- _Exercise directions_
Your answer should consist of the lines in the data below that contain "innen".

(Page images and extracted text)
════════════════

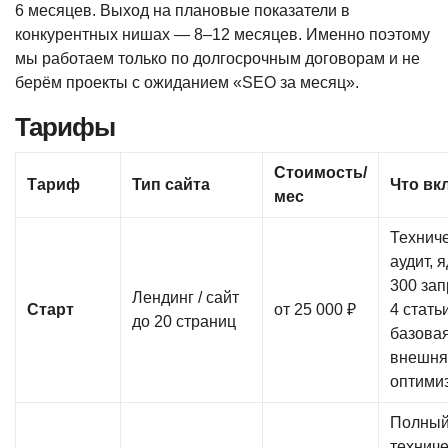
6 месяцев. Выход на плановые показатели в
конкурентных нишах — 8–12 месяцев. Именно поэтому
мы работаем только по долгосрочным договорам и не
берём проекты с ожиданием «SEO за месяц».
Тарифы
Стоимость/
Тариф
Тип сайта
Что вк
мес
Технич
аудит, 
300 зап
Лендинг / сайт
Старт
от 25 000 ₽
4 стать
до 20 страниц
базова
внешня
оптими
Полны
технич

════════════════

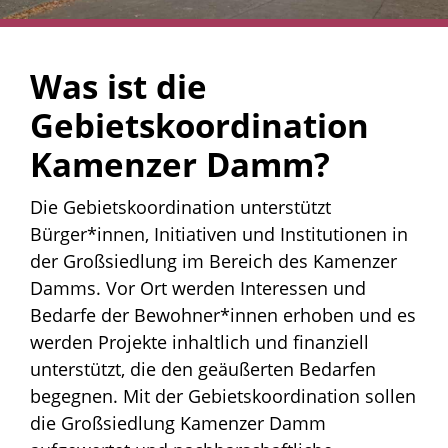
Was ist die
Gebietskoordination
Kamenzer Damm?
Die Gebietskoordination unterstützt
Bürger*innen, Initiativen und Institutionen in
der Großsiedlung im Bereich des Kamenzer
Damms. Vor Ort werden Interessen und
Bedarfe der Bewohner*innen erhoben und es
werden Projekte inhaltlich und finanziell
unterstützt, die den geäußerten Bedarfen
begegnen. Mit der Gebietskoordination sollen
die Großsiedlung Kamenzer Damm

════════════════

- _Written response_
Bürger*innen, Initiativen und Institutionen in
Bedarfe der Bewohner*innen erhoben und es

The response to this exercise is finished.